Denial of Medical Treatment
At some point medical treatment the Maryland injured worker is receiving may be cut of by the workers compensation adjuster. This could come unexpectedly often occurring when the injured worker was thinking the case was moving along just fine. If treatment is denied it usually indicates that the adjuster is reviewing the case expenses and the natural progression of the treatment and is now ready to start putting up a fight. This is not the end-all-be-all of the case and what the adjuster does and says is certainly not law. This is the time to lawyer up and call a qualified Maryland workers comp attorney. If the injured worker is serious about getting the treatment being prescribed a lawyer can help.
Second Opinion or Independent Medical Evaluation (IME)
At some point the adjuster may schedule the injured worker for what they refer to as a Second Opinion or an Independent Medical Evaluation. This is never good news. These are scheduled only for the adjusters benefit and it should be known by every injured Maryland worker the IME doctor is most often not going to review the case the same as if they were the treating doctor themselves. The injured worker is obligated to attend the IME however they are not obligated to go out of their way to obtain medical films or records, nor are they obligated to attend an IME that has been scheduled for a time that is unreasonable.
The purpose of the IME is to obtain a medical opinion that the insurance company can rely on when they deny the treatment being recommended. IME’s are the Maryland insurance adjusters evidence and support for their arguments going forward. If an IME is schedule the injured worker should expect that a treatment denial will shortly follow.F
Lost Wages Benefits While Out of Work
Temporary Total Disability benefits are paid to injured Maryland employees while they are unable to work according to a doctors orders. IME’s are also used by the workers compensation insurance company to deny payment of lost wages or temporary total disability. Often a treating physician will hold the injured worker out of work so that the injured can get the rest and treatment necessary for optimal recovery. If the out of work period lasts for an extended period of time then the adjuster may schedule an IME and request the IME physician comment on the injured employees work capacity. Sometimes all the treatment is approved however the adjuster focuses her time and energy on the indemnity portion of the case and is simply not willing to pay the Maryland injured worker. In order for the adjuster to form her argument against paying temporary total benefits she will schedule an IME.
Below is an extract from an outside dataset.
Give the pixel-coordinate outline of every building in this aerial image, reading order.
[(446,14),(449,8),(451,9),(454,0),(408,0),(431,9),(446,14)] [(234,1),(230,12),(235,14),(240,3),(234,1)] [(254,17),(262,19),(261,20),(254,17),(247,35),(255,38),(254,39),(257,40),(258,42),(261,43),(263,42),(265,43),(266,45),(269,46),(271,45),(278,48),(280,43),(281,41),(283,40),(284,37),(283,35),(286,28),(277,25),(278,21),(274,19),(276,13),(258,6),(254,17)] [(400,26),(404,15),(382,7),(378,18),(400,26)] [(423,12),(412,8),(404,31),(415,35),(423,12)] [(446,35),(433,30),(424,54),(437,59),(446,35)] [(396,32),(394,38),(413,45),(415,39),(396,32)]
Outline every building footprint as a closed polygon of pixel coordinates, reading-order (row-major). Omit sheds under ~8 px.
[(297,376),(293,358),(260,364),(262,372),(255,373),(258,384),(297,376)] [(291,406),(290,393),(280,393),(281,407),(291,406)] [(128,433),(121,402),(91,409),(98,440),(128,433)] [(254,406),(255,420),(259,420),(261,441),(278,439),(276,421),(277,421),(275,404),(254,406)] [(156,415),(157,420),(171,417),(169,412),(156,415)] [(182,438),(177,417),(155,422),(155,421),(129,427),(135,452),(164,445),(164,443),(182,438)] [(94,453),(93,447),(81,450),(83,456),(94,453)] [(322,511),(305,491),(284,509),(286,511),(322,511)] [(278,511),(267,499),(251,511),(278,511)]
If light duty is being offered by the employer it may be in the best interest of the employee to attempt the light duty. This is something that should be discussed with a good Maryland workers compensation attorney before deciding.
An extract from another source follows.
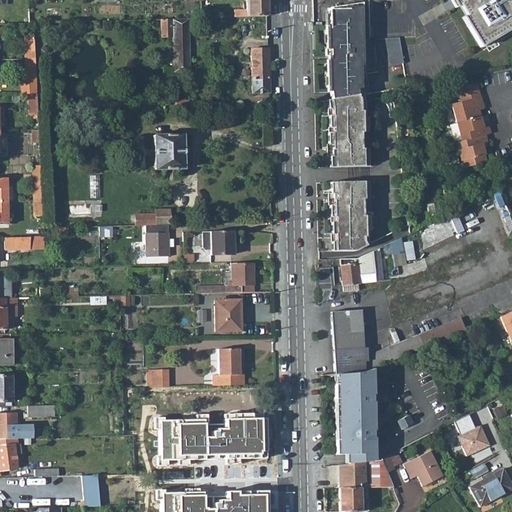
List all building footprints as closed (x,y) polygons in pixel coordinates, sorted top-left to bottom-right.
[(266,0),(245,0),(246,11),(234,12),(234,18),(262,17),(267,17),(266,0)] [(511,1),(511,0),(460,0),(461,1),(460,1),(467,12),(462,15),(481,45),(511,25),(511,6),(511,5),(511,1)] [(329,84),(329,91),(330,91),(359,87),(371,86),(369,70),(379,69),(377,55),(375,55),(375,38),(362,39),(361,29),(364,29),(364,2),(333,7),(333,10),(330,10),(330,26),(327,26),(327,35),(329,35),(329,43),(328,43),(328,50),(331,50),(332,60),(328,60),(328,76),(330,76),(330,84),(329,84)] [(174,76),(190,75),(187,19),(163,20),(159,20),(161,38),(172,37),(174,76)] [(387,63),(402,64),(402,37),(388,36),(387,63)] [(35,58),(35,39),(24,39),(24,58),(25,58),(35,58)] [(268,50),(250,51),(251,94),(269,94),(268,50)] [(37,93),(35,58),(25,58),(26,77),(22,77),(23,93),(28,93),(37,93)] [(484,109),(478,83),(460,87),(463,100),(455,102),(458,121),(481,115),(479,110),(484,109)] [(331,100),(360,95),(359,87),(330,91),(331,100)] [(28,93),(29,114),(38,114),(37,93),(28,93)] [(331,159),(331,167),(366,166),(366,149),(363,149),(363,132),(366,132),(365,111),(363,111),(363,103),(362,95),(360,95),(331,100),(329,100),(330,109),(333,108),(333,115),(330,115),(331,127),(334,127),(334,132),(329,132),(329,144),(333,144),(333,153),(329,153),(329,156),(333,156),(333,159),(331,159)] [(482,122),(481,115),(458,121),(453,122),(458,142),(486,135),(490,133),(487,121),(482,122)] [(484,148),(488,147),(486,135),(458,142),(464,167),(487,162),(484,148)] [(155,172),(183,171),(182,136),(154,137),(155,172)] [(32,163),(33,182),(34,182),(41,182),(40,163),(32,163)] [(332,241),(332,251),(357,251),(367,246),(364,240),(364,237),(367,237),(367,216),(364,216),(364,199),(366,199),(366,181),(331,182),(331,190),(333,190),(333,192),(330,193),(330,196),(333,196),(333,204),(330,204),(330,217),(335,217),(335,221),(332,222),(332,234),(334,234),(334,241),(332,241)] [(34,182),(34,199),(42,199),(41,182),(34,182)] [(170,213),(155,213),(156,215),(156,226),(166,226),(171,226),(170,213)] [(136,227),(144,226),(156,226),(156,215),(136,216),(136,227)] [(101,236),(113,234),(112,225),(100,227),(101,236)] [(144,226),(145,234),(166,234),(166,226),(156,226),(144,226)] [(211,255),(233,255),(232,232),(201,233),(201,248),(205,252),(211,251),(211,255)] [(144,258),(168,257),(167,234),(166,234),(145,234),(143,234),(144,258)] [(4,238),(4,251),(28,251),(28,250),(43,249),(42,237),(28,237),(4,238)] [(416,260),(413,240),(402,241),(402,239),(390,241),(393,263),(416,260)] [(101,261),(112,262),(113,242),(102,242),(101,261)] [(340,259),(342,285),(355,284),(359,284),(359,276),(375,275),(373,251),(371,252),(358,258),(357,259),(340,259)] [(241,293),(240,286),(253,285),(252,264),(230,265),(231,286),(225,286),(196,287),(196,294),(241,293)] [(0,298),(10,299),(10,281),(7,281),(1,279),(0,279),(0,298)] [(355,284),(342,285),(343,295),(351,294),(357,293),(355,284)] [(51,298),(50,287),(39,287),(40,298),(51,298)] [(130,296),(119,296),(119,304),(119,308),(131,308),(130,296)] [(10,299),(0,298),(0,329),(4,330),(4,318),(15,318),(15,317),(15,299),(10,299)] [(215,332),(240,331),(239,302),(214,302),(215,332)] [(511,310),(501,315),(511,342),(511,310)] [(363,311),(332,311),(333,341),(333,374),(335,374),(351,373),(356,373),(361,372),(364,371),(370,369),(466,330),(461,317),(367,356),(367,347),(364,346),(364,337),(363,311)] [(10,334),(0,334),(0,365),(11,365),(10,334)] [(242,386),(241,375),(237,375),(237,362),(240,362),(239,349),(216,349),(217,375),(210,375),(211,386),(242,386)] [(351,373),(335,374),(336,389),(333,389),(333,399),(336,398),(337,439),(334,439),(334,449),(346,449),(346,454),(364,453),(372,448),(370,369),(364,371),(361,372),(356,373),(351,373)] [(168,387),(167,371),(150,371),(151,387),(168,387)] [(0,402),(12,402),(11,376),(0,375),(0,402)] [(122,393),(123,405),(124,436),(132,436),(130,388),(122,388),(122,393)] [(122,393),(112,394),(113,405),(123,405),(122,393)] [(213,425),(251,426),(251,393),(212,393),(213,425)] [(28,419),(57,418),(56,406),(27,407),(28,419)] [(24,440),(24,429),(16,429),(16,414),(0,414),(0,440),(17,440),(24,440)] [(468,414),(453,422),(460,435),(457,437),(467,456),(489,445),(480,425),(475,428),(468,414)] [(400,427),(413,423),(410,415),(398,419),(400,427)] [(271,464),(271,435),(245,436),(245,435),(224,436),(224,448),(238,448),(238,440),(245,440),(246,465),(271,464)] [(0,472),(17,470),(15,456),(14,446),(18,446),(17,440),(0,440),(0,472)] [(346,454),(346,463),(364,461),(372,460),(372,448),(364,453),(346,454)] [(443,477),(430,452),(404,465),(410,479),(417,476),(423,487),(443,477)] [(385,474),(393,472),(389,456),(383,459),(381,459),(385,474)] [(372,460),(364,461),(364,462),(365,488),(389,487),(385,474),(381,459),(372,460)] [(364,462),(338,465),(338,488),(359,488),(365,488),(364,462)] [(485,462),(470,470),(474,478),(489,470),(485,462)] [(511,488),(511,486),(503,469),(469,487),(479,506),(511,488)] [(239,496),(268,495),(268,472),(239,473),(239,496)] [(196,494),(209,494),(208,474),(195,474),(196,494)] [(97,506),(95,477),(81,477),(82,507),(97,506)] [(338,488),(339,511),(360,511),(359,488),(338,488)] [(0,507),(13,507),(13,502),(12,497),(12,490),(0,491),(0,507)]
Health Insurance versus Workers Comp Insurance
The most common sense resolution often enters the mind of the injured worker when the workers compensation insurer denies treatment- Why can’t I just use my health insurance for treatment? It is sometimes the better alternative if the health insurer is willing to pay to do so; however this decision should not be made without consulting a Maryland attorney first. More often than not if there is a work injury involved the health insurer only willingly pays after the treatment has been ordered “not related” by the Maryland Workers Compensation Commission. For the injured worker this means they have to wait until a hearing is requested and takes place at the Commission, often a lengthy period of time.
A person that is injured at work, and is covered under the Maryland Workers Compensation article is obligated to use workers compensation rather than their health insurance. The arduous process can place a great deal of burden on the injured worker. A treatment regime that would take three or four under health insurance could possibly take a year or longer if the workers compensation insurer fights the treatment.
Unfortunately, if the injured workers health insurance will not pay for the treatment then the injured worker is forced to go through some hoops to get the treatment authorized under the workers compensation policy.